Checklist Logic: Packaging Type vs. Specification

I’m working on a CBT course which takes the student though the checklist process. They have a shipment, they review the criteria associated with the checklist number and then click on their choice to review whether their thought process was correct. So in this example there’s a PG I toxic material. It’s in an authorized 4G package as per PI 652. But obviously when you get to item 46 on the checklist you have to reject it because it’s a 4G/Y.

So I have a couple things I can tell the student about which to check no or yes:

A: Checklist item 31 is asking about the authorized packaging type, a 4G is indeed authorized so you’d check “yes.” When you get to checklist 46 you check “no” because “Y” isn’t authorized for PG I.
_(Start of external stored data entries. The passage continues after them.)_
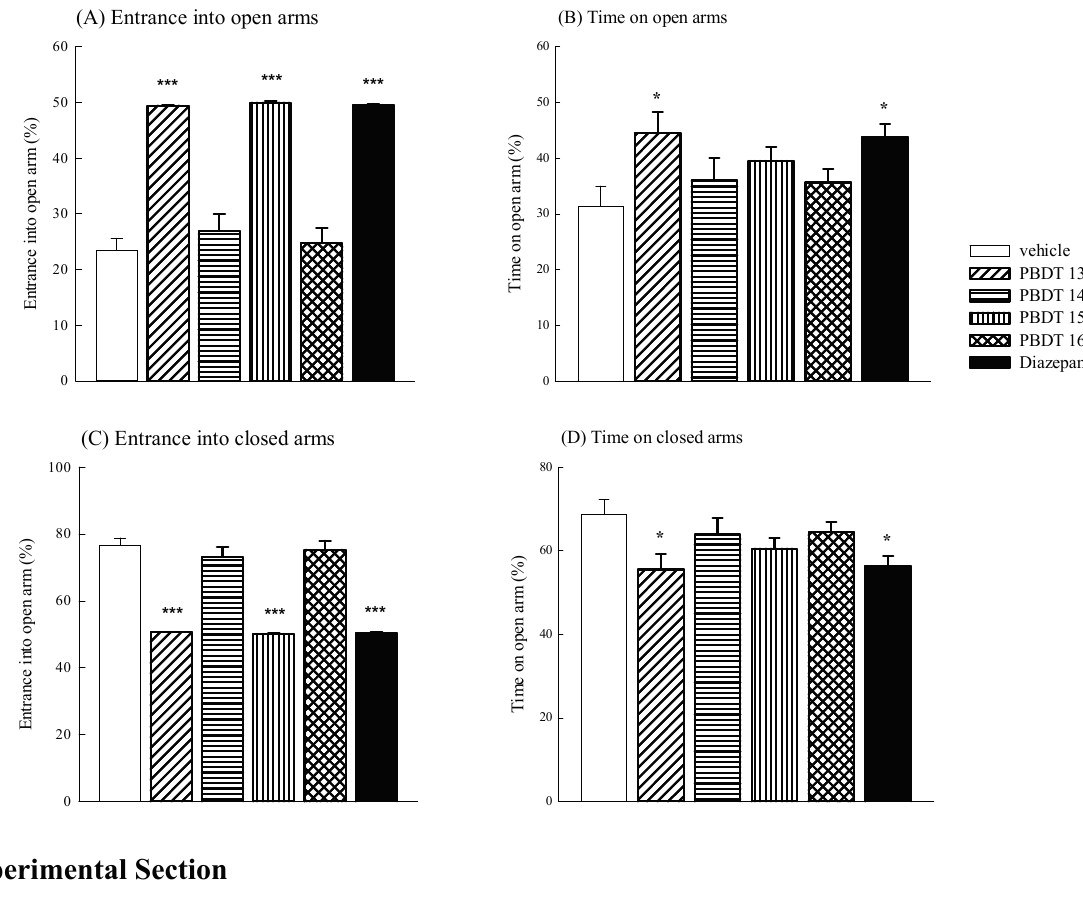
Figure 3. The effects of PBDTs 13 – 16 (1 mg/kg, ip) or diazepam (1 mg/kg, ip) on the ( A ) the percentage of open arm entries; ( B ) the percentage of time spent in open arm entries; ( C ) the percentage of closed arm entries and ( D ) the percentage of time spent in the closed arm entries of the elevated pus maze during a 5-min test in male mice. Values are the mean ± SEM, n = 4 mice; * p < 0.05, *** p < 0.001, compared with the vehicle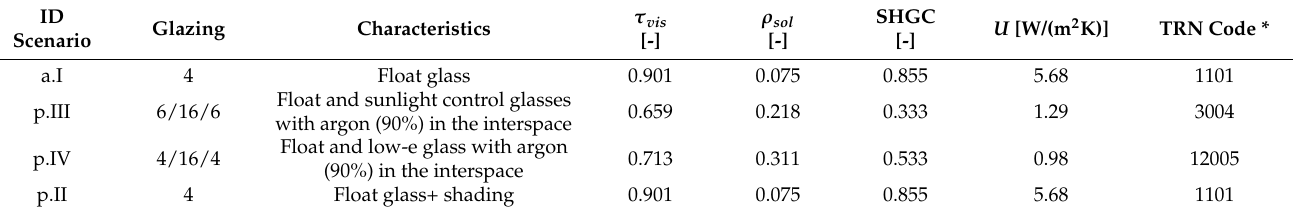
Table 4. Glazing system properties (from TRNBuild database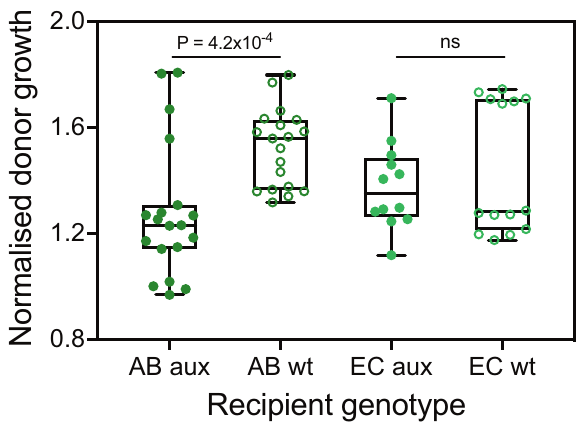
Fig. 3 Both auxotrophic and prototrophic genotypes bene fi t donors in coculture. Cocultures of donor strains with either auxotrophic (aux, fi lled circles) or prototrophic (wt, empty circles) genotypes of Acinetobacter baylyi (AB, dark green) and Escherichia coli (EC, light green) reveal signi fi cant differences in the growth of donors for A. baylyi , but not E. coli (Mann-Whitney U-Test: A. baylyi : P = 4.2 × 10 − 4 , Z = − 3.401, n = 38; E. coli : P = 0.98, Z = − 0.051, n = 26). Shown is the normalised donor growth (i.e. growth of donors in coculture minus the donor growth in monoculture divided by the growth of the cocultured auxotrophic or proto- trophic recipient after 24 h; see methods). In this experiment, a randomly chosen subset of donor strains was used that previously gained a growth advantage when cocultured with an auxotrophic recipient (Fig. 2). Boxes depict the fi rst and third quartile, the horizontal line the median, and whiskers the 1.5 interquartile range. Data points represent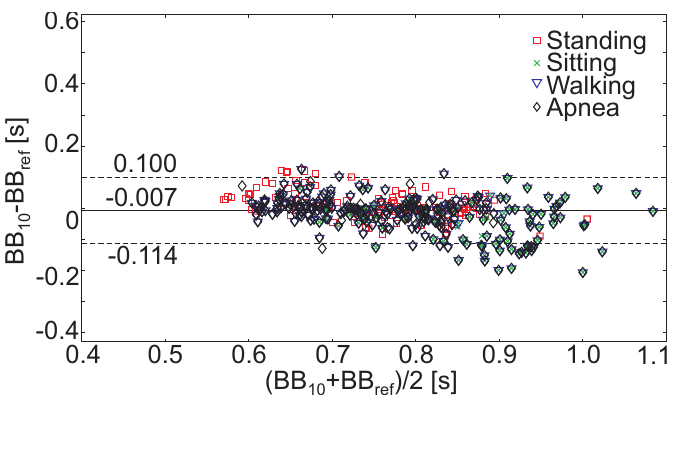
Figure 11. Bland–Altman plot of the beat-to-beat intervals, BB MAIN Shirt and the reference sensor, respectively, during different postures and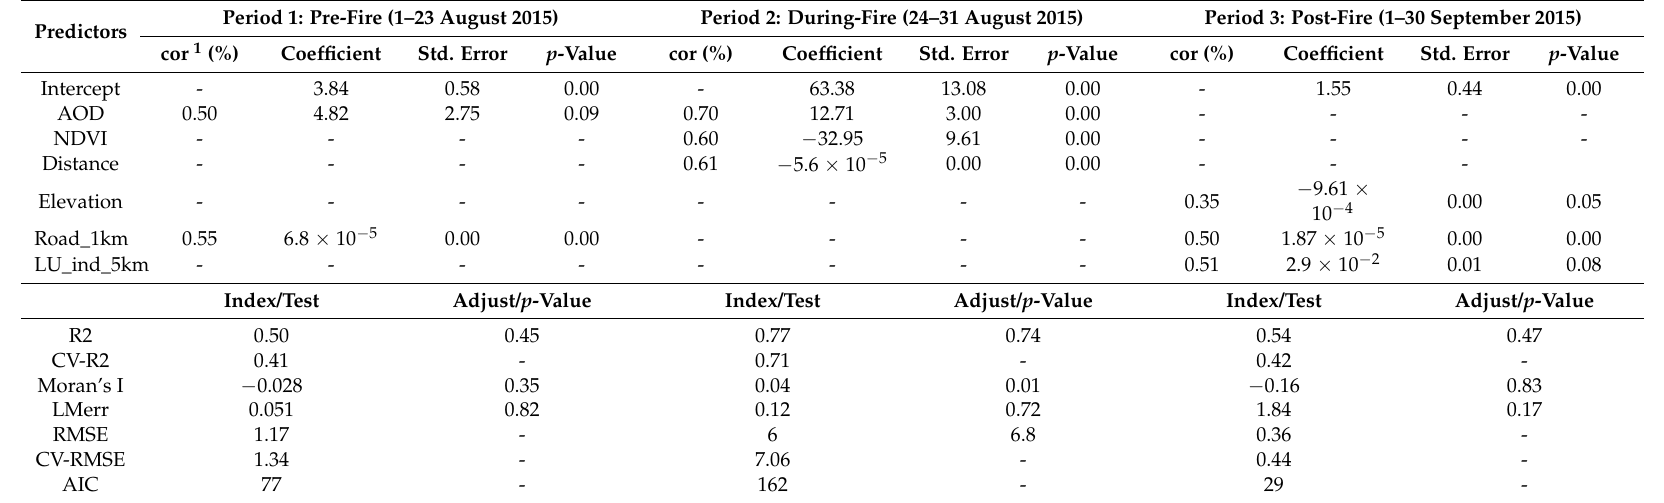
1 : Correlation between PM 2.5 and predictors in each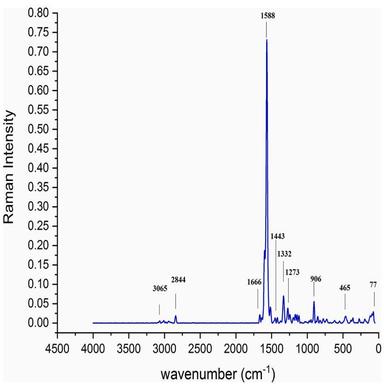
FT-RAMAN SPECTRUM OF CDMBP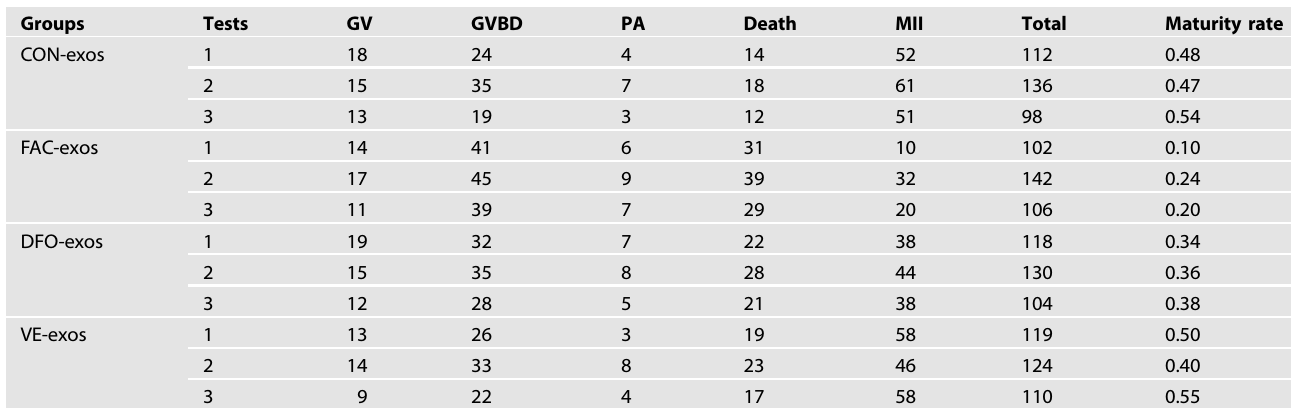
Table 2. Mouse oocyte maturation after exosome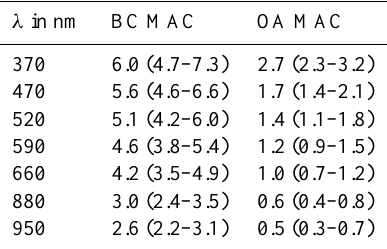
Table 3. Our standard estimates of the MAC for BC (black car- bon) and OA (organic aerosol) in units of m 2 g − 1 . The gram unit in MAC here is for carbon. In this estimate, we only used the data associated with PM 10 /PM 2 . 5 ≤ 1.6 and also absorption coef- ficient ≥ 10 × 10 − 6 m − 1 at 520nm. It is also assumed that there is no OC in BC. The range in brackets denotes the range of obtained MAC at the 95% confidence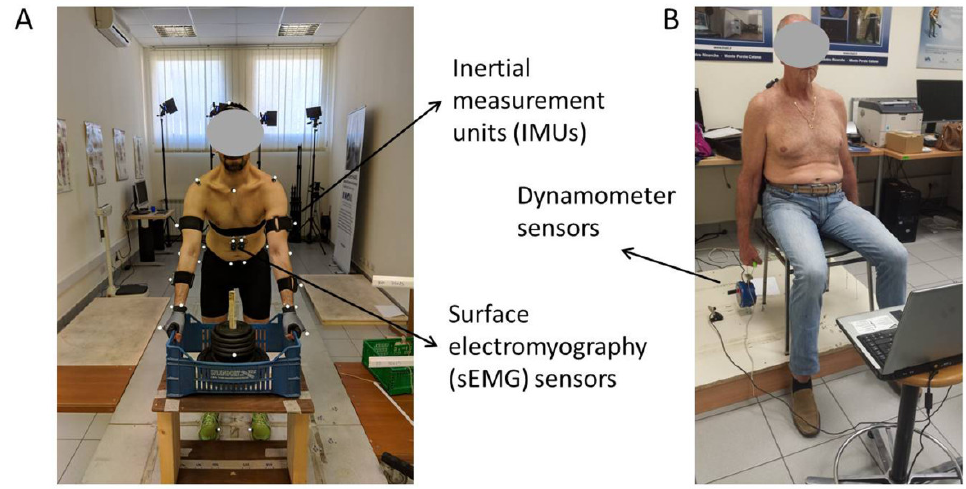
Figure 2. Sensors in ergonomics application: ( A ) Inertial measurement units (IMUs) and electromyography (sEMG) sensors used in lifting acitivities; ( B ) Dynamometer used before and after repetitive work.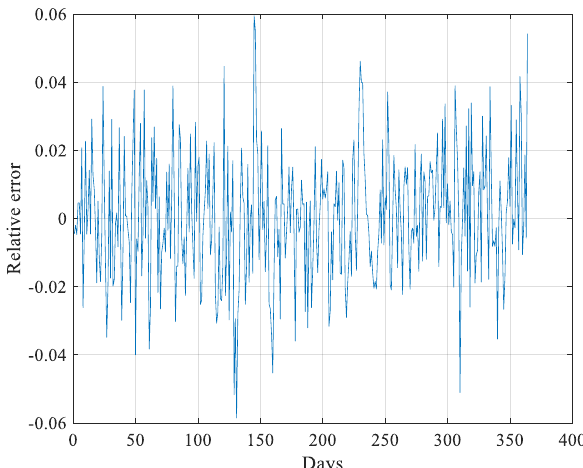
Figure 12. Relative error diagram of original signal .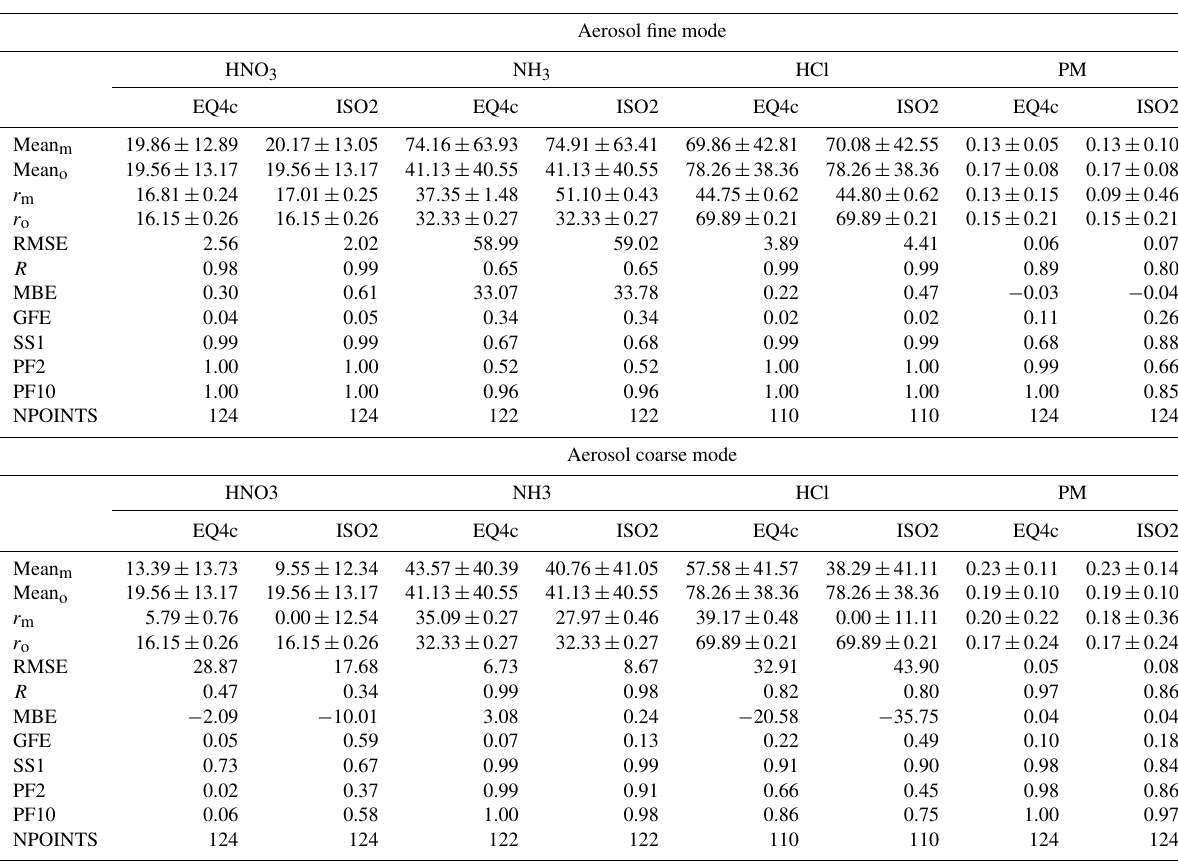
Table 5. MINOS aerosol statistics (see Figs. 8, 9 of Sect. 3.4; Appendix C for the evaluation metrics): EQSAM4clim (EQ4c) and ISORROPIA II (ISO2) versus MINOS observations (August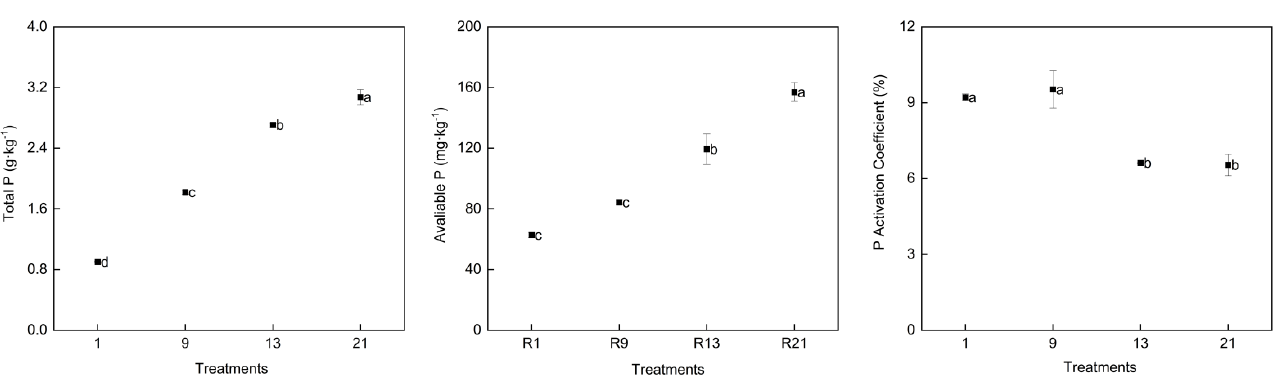
Table 4. Effects of continuous cropping on P uptake and distribution of cucumbers in the solar greenhouse.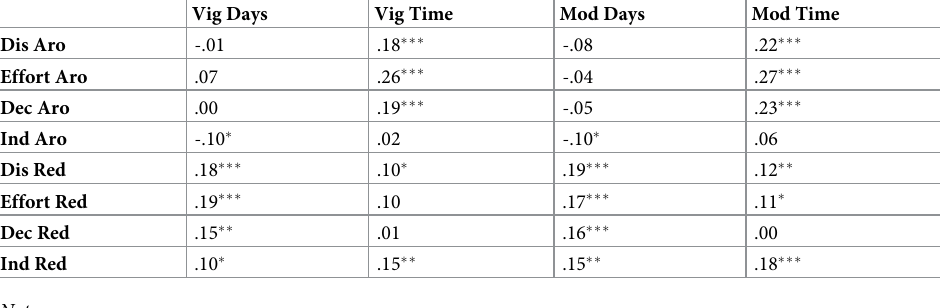
Table 7. Partial correlations of exercise variables with dissonance variables controlling for gender and age (Study 2). Vig Days Vig Time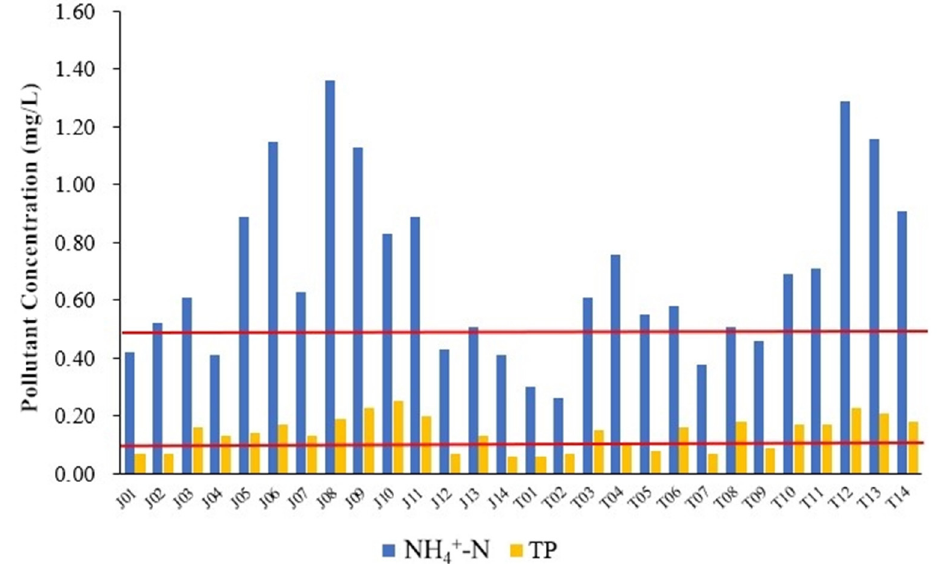
Figure 5. Pollution index concentrations at the 28 monitoring points. The upper and lower red lines indicate the concentration standards of NH 4+ -N (0.5 mg/L) and TP (0.1 mg/L), respectively.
B: Go ahead and mark item 31 “No” because even though you haven’t gotten to checklist item 46 yet you should probably be able to pick up the error before you get there and thus both 31 and 46 are no.

C: Check item 31 “yes” because 4G is authorized, and 46 “no” but then go back and cross out 31 and change the “yes” to a “no” because once you got to item 46 you realized the error.

My gut feeling is that “A” is the correct way to go — there are two different questions, the first is asking about the packaging type which is indeed authorized, and it’s not until you get to item 46 that you have a chance to mark “no” for the XYZ code. I think the other benefit of doing it this way is that for the customer, it’s less confusing — if they get a “no” on the packaging type it might confuse them as the box they used is the right type, just the wrong specs.

Humans (for now) have an easier time with ambiguity than computer systems which are still for the moment, binary.